As control analysis, to assess that the relationships found between power levels and microstate metrics were specific for alpha band, the procedure of classification of 2-second EEG epochs in 4 different groups on the basis of band power was repeated also for theta (4–7.5 Hz) and beta (13–25 Hz) bands over the 4 channels of maximal power. Microstate metrics were evaluated for each of the 4 conditions (L, ML, HL, H) for both theta and beta band. For each microstate in which a significant dependence on alpha power level was previously found, a repeated measure ANOVA was performed with Band (Theta, Alpha, Beta) and Power Level (L, ML, MH, H) as within-subject factors. A significant interaction Band X Power Level evidenced that the modulation of the microstate metric with the power level was different across the 3 bands. The Bonferroni post-hoc analysis was then applied.

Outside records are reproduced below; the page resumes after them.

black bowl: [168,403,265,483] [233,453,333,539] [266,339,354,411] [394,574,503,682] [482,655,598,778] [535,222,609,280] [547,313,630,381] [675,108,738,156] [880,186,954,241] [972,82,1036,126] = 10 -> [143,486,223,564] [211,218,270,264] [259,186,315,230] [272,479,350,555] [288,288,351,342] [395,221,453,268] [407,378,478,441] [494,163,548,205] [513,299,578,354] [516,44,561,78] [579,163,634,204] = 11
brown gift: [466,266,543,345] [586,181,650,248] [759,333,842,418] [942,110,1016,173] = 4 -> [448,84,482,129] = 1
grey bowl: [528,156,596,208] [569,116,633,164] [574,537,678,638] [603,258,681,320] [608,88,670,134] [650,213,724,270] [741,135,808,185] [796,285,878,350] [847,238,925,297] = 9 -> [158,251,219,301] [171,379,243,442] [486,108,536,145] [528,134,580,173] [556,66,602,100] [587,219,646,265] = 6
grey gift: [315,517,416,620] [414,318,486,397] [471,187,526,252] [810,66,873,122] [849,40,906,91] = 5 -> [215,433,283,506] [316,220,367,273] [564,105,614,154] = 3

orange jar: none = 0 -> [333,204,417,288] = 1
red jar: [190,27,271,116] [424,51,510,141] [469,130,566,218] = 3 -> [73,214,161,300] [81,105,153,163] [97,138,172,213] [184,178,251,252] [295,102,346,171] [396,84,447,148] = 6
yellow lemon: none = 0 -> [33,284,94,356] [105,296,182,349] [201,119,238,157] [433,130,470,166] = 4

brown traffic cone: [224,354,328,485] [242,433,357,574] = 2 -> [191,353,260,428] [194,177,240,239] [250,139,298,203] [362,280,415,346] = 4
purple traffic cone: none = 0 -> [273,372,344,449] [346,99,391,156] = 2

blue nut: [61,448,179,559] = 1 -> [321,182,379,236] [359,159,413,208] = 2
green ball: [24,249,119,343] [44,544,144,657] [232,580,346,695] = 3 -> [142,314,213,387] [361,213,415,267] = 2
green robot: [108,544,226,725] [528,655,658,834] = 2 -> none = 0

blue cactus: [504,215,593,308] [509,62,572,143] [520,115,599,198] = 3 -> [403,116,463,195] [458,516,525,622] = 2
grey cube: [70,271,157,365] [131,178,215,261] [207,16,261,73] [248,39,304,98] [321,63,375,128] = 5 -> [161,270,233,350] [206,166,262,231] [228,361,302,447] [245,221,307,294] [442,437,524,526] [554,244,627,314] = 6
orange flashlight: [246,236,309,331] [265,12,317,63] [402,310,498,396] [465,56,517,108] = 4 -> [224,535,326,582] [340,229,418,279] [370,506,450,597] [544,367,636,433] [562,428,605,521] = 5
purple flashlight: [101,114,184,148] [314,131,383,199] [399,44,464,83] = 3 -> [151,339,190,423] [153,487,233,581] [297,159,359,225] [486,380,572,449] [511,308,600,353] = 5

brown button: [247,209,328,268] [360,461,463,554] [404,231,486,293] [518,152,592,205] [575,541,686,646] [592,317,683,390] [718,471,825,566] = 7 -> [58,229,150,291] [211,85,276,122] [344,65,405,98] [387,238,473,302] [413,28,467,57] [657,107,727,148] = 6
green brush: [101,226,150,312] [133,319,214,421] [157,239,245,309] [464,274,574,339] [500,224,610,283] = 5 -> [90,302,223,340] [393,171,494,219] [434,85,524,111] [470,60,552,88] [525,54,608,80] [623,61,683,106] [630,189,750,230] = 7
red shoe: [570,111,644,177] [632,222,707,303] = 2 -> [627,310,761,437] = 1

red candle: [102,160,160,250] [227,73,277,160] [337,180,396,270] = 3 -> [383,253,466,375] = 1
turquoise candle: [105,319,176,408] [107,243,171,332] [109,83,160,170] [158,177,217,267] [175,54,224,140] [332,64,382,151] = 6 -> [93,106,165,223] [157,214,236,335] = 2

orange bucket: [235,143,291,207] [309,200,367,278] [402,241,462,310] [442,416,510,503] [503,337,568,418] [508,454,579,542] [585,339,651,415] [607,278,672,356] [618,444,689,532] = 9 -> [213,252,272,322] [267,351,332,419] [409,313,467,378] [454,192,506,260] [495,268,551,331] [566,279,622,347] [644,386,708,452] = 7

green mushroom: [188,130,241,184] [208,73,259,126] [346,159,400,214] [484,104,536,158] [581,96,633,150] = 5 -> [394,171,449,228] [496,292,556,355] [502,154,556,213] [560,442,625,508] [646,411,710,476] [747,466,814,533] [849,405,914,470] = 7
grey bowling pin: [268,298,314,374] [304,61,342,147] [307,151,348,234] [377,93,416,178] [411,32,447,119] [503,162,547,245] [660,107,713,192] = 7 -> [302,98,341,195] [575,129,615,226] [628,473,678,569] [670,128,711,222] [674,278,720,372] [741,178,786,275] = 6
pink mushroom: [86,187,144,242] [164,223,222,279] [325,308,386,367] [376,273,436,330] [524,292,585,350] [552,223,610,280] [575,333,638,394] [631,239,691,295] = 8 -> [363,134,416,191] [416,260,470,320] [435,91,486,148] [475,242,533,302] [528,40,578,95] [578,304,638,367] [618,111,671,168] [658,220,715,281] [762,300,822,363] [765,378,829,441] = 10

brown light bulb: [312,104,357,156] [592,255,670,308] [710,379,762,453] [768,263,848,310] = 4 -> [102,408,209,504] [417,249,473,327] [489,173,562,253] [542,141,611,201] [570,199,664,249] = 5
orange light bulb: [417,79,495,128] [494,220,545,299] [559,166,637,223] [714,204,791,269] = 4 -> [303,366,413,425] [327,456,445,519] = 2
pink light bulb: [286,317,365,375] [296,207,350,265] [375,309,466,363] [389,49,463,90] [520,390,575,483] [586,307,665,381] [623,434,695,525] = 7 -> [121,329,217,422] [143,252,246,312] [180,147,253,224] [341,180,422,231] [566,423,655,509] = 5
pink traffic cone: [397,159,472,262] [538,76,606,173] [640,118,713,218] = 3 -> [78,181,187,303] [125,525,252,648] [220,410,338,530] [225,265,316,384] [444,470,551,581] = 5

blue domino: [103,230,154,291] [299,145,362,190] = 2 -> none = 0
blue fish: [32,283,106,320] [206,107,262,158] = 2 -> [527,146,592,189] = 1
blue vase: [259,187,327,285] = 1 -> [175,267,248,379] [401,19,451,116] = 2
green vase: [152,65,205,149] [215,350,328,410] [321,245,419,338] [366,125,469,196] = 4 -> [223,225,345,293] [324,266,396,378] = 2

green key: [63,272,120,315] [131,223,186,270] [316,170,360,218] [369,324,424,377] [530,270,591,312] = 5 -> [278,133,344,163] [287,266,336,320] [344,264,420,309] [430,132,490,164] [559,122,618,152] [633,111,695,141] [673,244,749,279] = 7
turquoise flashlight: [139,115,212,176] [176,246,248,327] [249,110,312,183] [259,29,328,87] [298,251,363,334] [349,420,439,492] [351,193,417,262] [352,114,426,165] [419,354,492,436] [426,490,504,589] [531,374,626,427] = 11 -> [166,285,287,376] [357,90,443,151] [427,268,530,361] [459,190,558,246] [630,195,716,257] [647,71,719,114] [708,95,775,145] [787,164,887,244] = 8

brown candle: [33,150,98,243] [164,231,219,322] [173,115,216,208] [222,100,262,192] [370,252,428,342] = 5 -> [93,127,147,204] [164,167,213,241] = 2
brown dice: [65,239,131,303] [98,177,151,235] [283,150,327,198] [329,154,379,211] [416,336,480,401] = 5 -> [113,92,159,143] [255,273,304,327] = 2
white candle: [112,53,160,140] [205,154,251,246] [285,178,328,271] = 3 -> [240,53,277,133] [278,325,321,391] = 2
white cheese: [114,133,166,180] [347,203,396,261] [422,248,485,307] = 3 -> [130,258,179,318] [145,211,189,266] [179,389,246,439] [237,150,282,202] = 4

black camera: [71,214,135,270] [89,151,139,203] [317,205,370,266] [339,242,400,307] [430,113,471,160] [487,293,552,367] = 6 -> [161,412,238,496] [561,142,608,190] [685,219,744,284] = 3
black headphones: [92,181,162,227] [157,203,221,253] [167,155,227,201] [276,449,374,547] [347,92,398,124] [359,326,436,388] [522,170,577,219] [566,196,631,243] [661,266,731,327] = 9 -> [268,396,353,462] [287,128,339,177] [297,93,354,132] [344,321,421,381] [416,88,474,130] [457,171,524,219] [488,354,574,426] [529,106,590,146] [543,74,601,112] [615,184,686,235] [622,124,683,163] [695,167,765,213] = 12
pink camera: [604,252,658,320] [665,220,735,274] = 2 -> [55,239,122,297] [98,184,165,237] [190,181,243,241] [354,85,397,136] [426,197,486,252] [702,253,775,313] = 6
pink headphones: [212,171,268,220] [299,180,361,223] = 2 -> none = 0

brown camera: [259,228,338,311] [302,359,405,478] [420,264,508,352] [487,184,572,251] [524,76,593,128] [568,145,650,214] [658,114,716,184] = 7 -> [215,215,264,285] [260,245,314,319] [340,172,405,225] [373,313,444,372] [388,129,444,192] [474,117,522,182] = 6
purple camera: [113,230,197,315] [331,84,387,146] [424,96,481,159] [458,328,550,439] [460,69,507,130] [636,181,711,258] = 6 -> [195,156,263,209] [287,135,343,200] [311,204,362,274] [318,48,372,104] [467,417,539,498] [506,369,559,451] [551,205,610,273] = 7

To assess a relationship between alpha power and microstate features across subjects, the following procedure was applied. First, the mean values of alpha power (i.e. average across the 4 Alpha Levels) and of microstate metrics were found for each subject. Second, after a check of the normal distribution of the values by means of the Kolmogorov-Smirnov test, the Pearson’s correlation across subjects was calculated between each metric and the alpha power values. Bonferroni correction was applied separately for each metric, as duration, occurrence and coverage are not independent measures, which Bonferroni correction assumes. A threshold for significance was assessed at p < 0.013 (i.e. 0.05/4, 4 being the number of microstates). A percentile-based bootstrap, with 5000 replicate samples, was applied to assess the 95% confidence interval of Pearson’s r-values. The procedure was repeated also for theta and beta bands.